We started by laying out a "track"... a small really simple one, but he knocked it out like a champ!!! Kristi said did great for his first, like he had been trained or just knew what he was doing. 

I am SOOOO proud of my buddy!!! 

He is making such good progress


----------



## Miss Molly May (Feb 19, 2010)

GSKnight said:


> Viktor did super-good yesterday!!!
> 
> We started by laying out a "track"... a small really simple one, but he knocked it out like a champ!!! Kristi said did great for his first, like he had been trained or just knew what he was doing.
> 
> ...


Good work Viktor
Is he doing SAR??


----------



## wolfstraum (May 2, 2003)

Great Greg!!!!!!!!!!!! Kudos to you and Viktor!

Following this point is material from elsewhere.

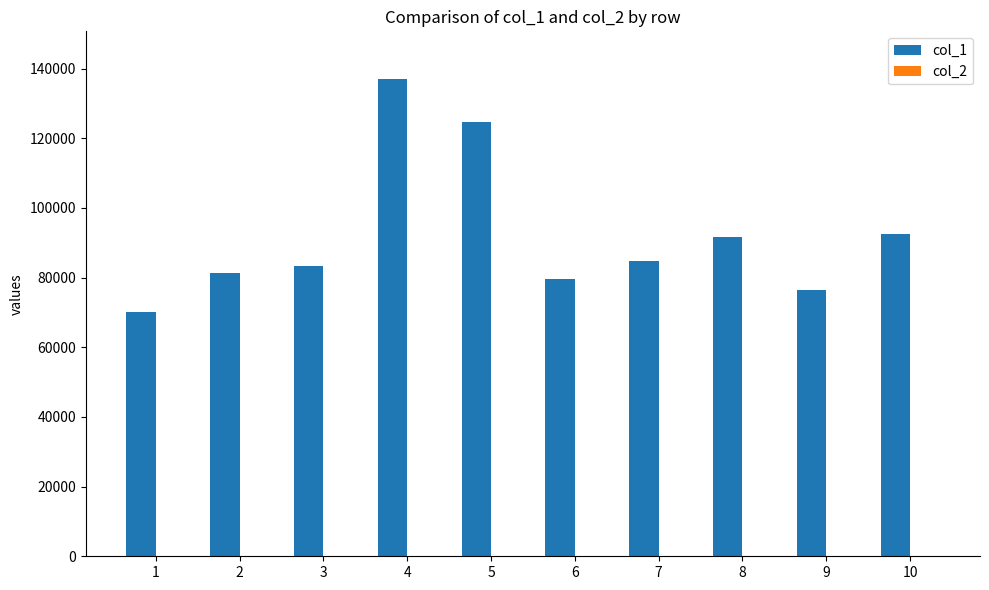

Count the number of categories in the chart.

10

I am betting we will see a brag next year for a BH & Tracking 1 or an AKC tracking title 

Lee


----------



## GSKnight (Oct 18, 2011)

Miss Molly May: We are just doing basics for now. This is a dog that wasn't house-trained, didn't know how to play ball, and didn't know his basic commands 2 months ago when he was rescued. 

Lee: We shall see... your recommendation of Kristi was "spot on"!!!


----------



## Miss Molly May (Feb 19, 2010)

GSKnight said:


> Miss Molly May: We are just doing basics for now. This is a dog that wasn't house-trained, didn't know how to play ball, and didn't know his basic commands 2 months ago when he was rescued.
> 
> Lee: We shall see... your recommendation of Kristi was "spot on"!!!


 

sound like Viktor fell into the right hands!!!:thumbup::thumbup::thumbup:


----------



## Castlemaid (Jun 29, 2006)

Congrats! Sounds like you have a natural on you hands!


----------